Conrail clean-up pushes addicts to new areas
KENSINGTON (WTXF) - Clearing out and cleaning up the open-air drug haven along the Conrail track bed in Philadelphia's Kensington and Fairhill sections appears to be simply pushing drug addicts from one location to another.
At Kensington Avenue, just north of Lehigh, a large and growing encampment of the addicted and the homeless has turned this already rough neighborhood into a war zone. 39-year-old Nicole Stevens walks through the battlefield every day on her way to the local methadone clinic.
"It's a struggle every day. It's not easy," she told FOX 29.

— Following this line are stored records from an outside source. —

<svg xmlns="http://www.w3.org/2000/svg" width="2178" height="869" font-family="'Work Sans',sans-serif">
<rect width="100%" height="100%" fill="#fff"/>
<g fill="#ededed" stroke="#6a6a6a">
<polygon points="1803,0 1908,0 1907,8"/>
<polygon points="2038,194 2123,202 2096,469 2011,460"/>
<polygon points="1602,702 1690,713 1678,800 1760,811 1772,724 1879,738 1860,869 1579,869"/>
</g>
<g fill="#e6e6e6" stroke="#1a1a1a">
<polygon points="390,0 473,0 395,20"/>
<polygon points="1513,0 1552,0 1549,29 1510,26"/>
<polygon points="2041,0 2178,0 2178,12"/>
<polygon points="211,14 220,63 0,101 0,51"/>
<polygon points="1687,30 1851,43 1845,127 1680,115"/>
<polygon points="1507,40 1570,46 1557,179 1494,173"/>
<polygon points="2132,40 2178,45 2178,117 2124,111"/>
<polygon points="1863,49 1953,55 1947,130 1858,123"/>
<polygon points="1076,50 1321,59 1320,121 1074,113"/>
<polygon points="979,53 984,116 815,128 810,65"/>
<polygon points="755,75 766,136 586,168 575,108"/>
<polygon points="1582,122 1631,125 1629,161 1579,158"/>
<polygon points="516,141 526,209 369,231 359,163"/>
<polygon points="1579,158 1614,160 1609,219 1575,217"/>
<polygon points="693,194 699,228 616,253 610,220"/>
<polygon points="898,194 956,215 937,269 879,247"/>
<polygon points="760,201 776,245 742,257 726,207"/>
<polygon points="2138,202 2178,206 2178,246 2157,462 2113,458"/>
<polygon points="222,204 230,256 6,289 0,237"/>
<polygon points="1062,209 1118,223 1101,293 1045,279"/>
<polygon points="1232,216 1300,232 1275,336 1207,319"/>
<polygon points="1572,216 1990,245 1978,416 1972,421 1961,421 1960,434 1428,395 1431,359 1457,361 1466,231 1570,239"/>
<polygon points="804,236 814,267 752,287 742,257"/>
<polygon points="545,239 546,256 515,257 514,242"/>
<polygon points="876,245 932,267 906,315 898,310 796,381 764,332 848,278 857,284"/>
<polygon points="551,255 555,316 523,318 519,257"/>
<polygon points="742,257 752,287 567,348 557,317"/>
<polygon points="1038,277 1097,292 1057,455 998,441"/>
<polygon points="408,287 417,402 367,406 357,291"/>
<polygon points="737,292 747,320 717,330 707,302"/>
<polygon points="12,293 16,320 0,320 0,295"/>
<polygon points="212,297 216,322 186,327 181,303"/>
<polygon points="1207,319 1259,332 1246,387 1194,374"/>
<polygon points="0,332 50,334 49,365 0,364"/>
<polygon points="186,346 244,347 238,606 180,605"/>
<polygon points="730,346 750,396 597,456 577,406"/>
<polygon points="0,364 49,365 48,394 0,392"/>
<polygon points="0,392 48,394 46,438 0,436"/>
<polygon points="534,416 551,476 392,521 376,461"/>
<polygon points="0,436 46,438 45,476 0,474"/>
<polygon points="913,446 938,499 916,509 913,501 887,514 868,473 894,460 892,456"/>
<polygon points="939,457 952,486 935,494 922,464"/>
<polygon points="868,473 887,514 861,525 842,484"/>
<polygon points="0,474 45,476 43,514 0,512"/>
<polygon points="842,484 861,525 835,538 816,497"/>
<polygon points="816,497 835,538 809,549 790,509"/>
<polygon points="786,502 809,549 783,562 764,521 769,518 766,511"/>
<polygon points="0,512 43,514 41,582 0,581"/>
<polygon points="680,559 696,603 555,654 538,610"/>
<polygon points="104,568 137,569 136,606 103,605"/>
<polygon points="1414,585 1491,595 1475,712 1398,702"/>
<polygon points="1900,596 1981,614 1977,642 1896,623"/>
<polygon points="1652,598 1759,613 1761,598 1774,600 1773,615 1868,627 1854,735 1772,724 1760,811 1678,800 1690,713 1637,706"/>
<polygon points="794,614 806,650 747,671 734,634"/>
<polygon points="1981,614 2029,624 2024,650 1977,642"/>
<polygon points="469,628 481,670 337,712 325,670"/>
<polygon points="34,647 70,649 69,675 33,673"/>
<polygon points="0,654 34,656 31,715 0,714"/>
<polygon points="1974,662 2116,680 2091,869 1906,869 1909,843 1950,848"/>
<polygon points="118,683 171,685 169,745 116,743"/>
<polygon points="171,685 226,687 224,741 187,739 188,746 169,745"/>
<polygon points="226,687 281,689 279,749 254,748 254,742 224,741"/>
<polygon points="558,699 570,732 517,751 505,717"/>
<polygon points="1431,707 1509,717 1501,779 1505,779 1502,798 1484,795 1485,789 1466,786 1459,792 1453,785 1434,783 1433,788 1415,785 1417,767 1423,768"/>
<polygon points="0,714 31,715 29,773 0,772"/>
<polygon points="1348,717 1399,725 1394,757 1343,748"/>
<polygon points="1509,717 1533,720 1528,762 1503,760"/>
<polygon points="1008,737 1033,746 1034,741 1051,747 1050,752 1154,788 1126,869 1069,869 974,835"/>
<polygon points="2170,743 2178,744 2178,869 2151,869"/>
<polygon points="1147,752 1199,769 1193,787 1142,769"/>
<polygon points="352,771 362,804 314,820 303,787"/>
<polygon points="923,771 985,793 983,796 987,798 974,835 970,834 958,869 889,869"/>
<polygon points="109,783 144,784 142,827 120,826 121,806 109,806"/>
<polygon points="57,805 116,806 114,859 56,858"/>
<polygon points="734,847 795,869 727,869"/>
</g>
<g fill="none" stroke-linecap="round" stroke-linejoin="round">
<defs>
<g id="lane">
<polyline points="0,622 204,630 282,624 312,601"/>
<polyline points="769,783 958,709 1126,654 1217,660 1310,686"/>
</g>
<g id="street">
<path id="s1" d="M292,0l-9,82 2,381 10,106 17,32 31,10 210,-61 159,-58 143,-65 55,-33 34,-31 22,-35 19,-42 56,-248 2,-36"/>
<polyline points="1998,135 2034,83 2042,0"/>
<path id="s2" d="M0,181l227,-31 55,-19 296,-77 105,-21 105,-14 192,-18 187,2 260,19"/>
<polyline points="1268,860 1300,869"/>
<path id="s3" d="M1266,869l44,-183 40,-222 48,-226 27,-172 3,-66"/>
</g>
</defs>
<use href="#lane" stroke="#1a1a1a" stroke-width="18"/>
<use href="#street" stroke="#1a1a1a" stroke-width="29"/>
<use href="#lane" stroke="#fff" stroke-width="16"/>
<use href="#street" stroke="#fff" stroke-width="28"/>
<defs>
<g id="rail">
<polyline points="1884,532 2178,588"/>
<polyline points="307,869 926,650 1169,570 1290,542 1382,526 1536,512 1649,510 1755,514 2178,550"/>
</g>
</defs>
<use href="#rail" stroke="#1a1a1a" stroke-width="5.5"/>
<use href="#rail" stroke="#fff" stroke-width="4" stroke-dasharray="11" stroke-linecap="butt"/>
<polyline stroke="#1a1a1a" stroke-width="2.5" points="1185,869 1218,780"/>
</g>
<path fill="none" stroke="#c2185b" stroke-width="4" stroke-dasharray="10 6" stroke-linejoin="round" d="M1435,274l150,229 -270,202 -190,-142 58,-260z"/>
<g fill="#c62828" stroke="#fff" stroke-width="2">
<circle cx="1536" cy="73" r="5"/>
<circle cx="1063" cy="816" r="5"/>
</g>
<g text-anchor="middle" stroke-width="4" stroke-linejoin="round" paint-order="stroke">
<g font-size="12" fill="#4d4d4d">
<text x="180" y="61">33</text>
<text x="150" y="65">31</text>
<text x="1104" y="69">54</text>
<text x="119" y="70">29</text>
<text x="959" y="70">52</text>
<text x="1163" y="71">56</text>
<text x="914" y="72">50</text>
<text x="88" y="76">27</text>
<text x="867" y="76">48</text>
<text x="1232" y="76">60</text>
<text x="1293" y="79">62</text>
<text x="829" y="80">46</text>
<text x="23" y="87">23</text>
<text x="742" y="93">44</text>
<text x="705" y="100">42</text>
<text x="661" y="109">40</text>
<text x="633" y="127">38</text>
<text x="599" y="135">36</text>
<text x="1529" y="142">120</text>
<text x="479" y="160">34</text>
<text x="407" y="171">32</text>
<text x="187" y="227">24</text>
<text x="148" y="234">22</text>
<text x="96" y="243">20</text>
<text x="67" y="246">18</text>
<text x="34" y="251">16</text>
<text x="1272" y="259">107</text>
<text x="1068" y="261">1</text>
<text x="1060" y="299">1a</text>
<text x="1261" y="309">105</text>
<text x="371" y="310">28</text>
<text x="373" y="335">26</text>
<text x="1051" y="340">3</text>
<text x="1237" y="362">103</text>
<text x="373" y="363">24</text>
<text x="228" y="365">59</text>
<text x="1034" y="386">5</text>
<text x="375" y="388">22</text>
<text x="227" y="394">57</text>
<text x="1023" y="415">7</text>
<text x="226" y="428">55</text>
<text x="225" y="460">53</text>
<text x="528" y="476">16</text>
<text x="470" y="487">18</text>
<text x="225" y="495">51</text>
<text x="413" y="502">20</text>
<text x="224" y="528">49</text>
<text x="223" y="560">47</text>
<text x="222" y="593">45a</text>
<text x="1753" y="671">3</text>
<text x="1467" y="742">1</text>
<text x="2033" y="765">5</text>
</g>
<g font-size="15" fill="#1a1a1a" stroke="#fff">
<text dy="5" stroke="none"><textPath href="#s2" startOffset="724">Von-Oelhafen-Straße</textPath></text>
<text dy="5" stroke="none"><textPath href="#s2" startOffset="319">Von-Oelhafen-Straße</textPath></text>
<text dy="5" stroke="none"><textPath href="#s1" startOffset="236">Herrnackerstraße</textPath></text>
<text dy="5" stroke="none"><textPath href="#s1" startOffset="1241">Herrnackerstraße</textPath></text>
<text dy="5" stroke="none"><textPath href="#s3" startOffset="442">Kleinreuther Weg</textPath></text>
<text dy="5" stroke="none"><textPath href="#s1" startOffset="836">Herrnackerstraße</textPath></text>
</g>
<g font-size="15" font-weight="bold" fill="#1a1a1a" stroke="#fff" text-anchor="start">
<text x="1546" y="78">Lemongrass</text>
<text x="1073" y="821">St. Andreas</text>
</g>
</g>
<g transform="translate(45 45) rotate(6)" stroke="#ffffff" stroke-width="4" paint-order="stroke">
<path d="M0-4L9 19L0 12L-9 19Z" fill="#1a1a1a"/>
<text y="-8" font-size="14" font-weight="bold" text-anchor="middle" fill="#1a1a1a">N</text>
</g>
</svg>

Addicted to painkillers after a car accident at 19, Nicole is now trying to get and stay clean.
"I go by there every day and it breaks your heart seeing these people out there. Sleeping there, you worry, are they going to freeze to death at night?"
Back in July and August, the City of Philadelphia teamed up with Conrail to clean up the nearby railroad tracks and roust addicts who had made this Ground Zero for the city's heroin epidemic. The fear at the time was that those addicted would simply move to a new location to get their fix.
Business owners just up the street from the Kensington encampment say the Conrail cleanup has been a disaster for their neighborhood by increasing drug use, crime, prostitution and vandalism.
Orlando Torres is co-owner of a shop that sells and repairs lawn equipment and snowblowers.
"You watch them shoot themselves in the neck across the street. I mean, you could go on and on and on," he said.
Nicole Stevens says she is two months clean but walks through the encampment on her way to the methadone clinic each day in part as a cautionary tale.